Dr. Nancy Gold, Clinical Psychologist | Co-founder, Elegant Introductions

Are the holidays a time of joy, connection, stress and loneliness? Yes! Which emotion dominates depends mainly on you. While the Covid-19 pandemic has proven beyond any doubt certain things in life are beyond our control, people’s widely differing reactions to the virus confirms that attitude plays a significant role in one’s happiness or lack thereof. Joy and positivity are contagious, and the upcoming holidays are a time when a positive attitude can make the difference between feelings of loneliness and feelings of connection and joy.

Loneliness can manifest itself in many ways, even when we are with a partner or a group of friends. Defined as a discrepancy or gap between the bonds that we need versus the ones that we have, it’s a subjective term based on the quality of our connections. Although we all experience loneliness, some people are hesitant to admit to themselves and others what they feel. Many long for family togetherness, a romantic relationship, or closer connections in general. As the holiday season approaches, they look forward to a flurry of activity, including holiday feasts and gatherings, to fill that loneliness gap.

Indeed, people need intimacy, a trusted partner, relationships, friends, and community collective connections to thrive. The expression “If you don’t love yourself, you can’t love anyone else”, is particularly pertinent here. By creating self-knowledge and inner peace, one can more easily connect with others.

Too often, people who experience feelings of loneliness tend to focus on what they lack. It’s human nature to magnify the negative, focusing on what’s wrong rather than what’s right. We work towards overcoming that by making a conscious effort to take in the good. That’s how gratitude works: by noticing and amplifying the positive. Try it, you’ll like it!

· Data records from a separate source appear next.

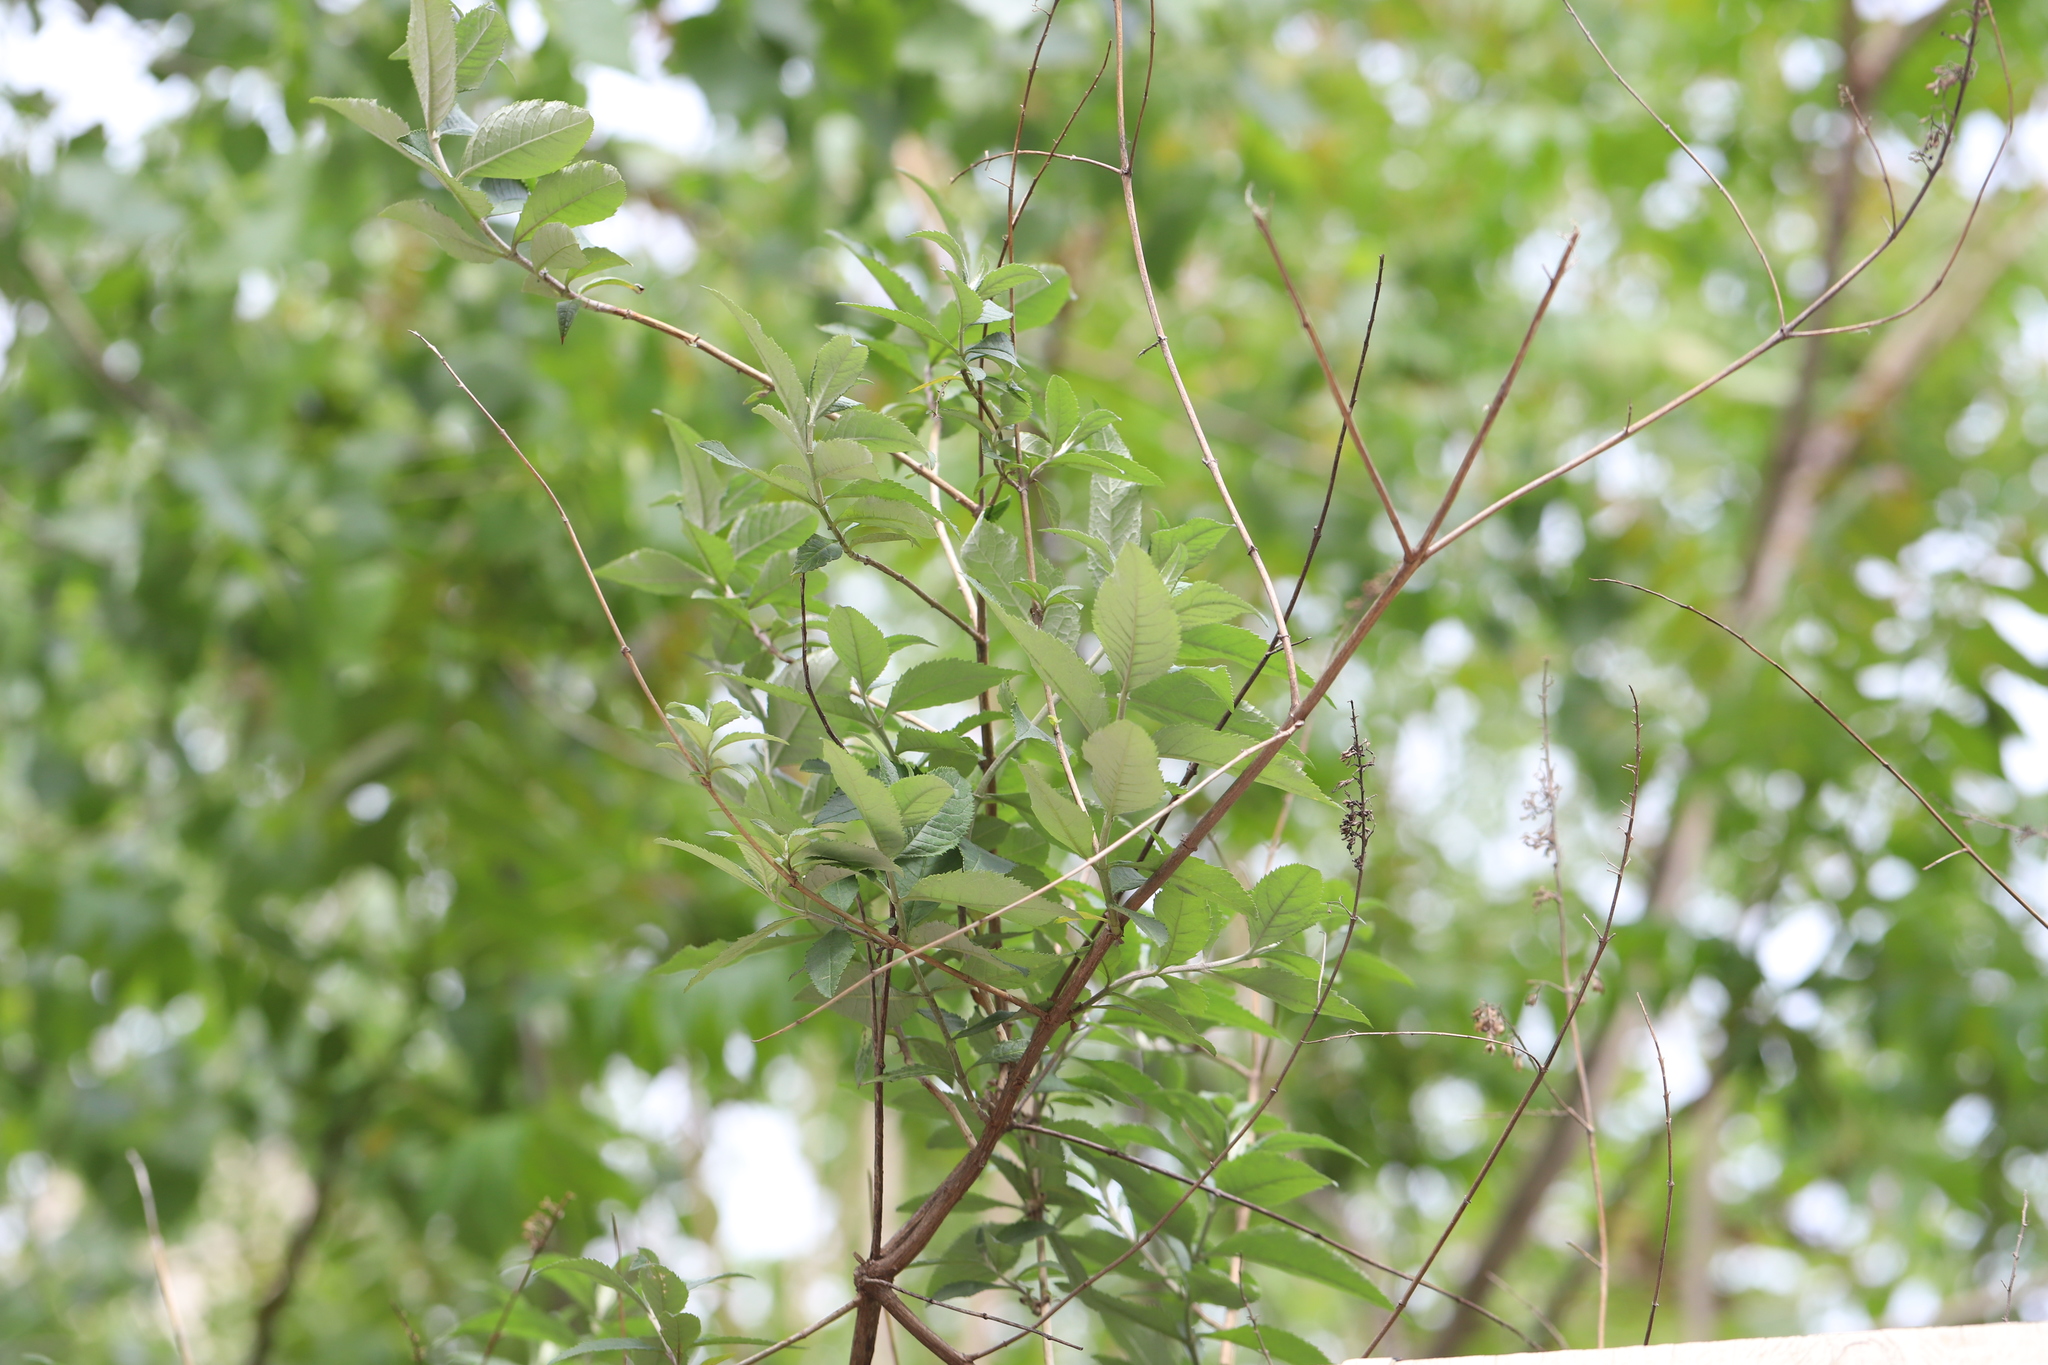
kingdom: Plantae
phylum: Tracheophyta
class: Magnoliopsida
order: Lamiales
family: Paulowniaceae
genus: Paulownia
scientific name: Paulownia tomentosa
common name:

It is vital to cultivate feelings of gratitude for what you have in your life. Studies by Dr. Robert Emmons have shown that keeping a gratitude journal leads to lasting feelings of wellbeing. Those in one study wrote a list of five things that were positive in their lives. After ten weeks, the participants were more optimistic and happier. According to Dr. Emmons’ research, gratitude can lower blood pressure, reduce inflammation, improve immune function, improve relationships and decrease depression.

Positive begets positive, whether internally or when with others. If you practice focusing on your blessings and gratitude, your life will improve. How so? Greater self-esteem, improved interpersonal relationships, and an overall more positive outlook on life.

People are more hungry for connection than ever. So reach out to others: neighbors, friends, family, clergy. You’ll get it back tenfold. But first, be good to yourself. “Not only do self-love and love of others go hand in hand, but ultimately they are indistinguishable.” (M. Scott Peck, The Road Less Traveled).

Keeping that in mind, happy holidays!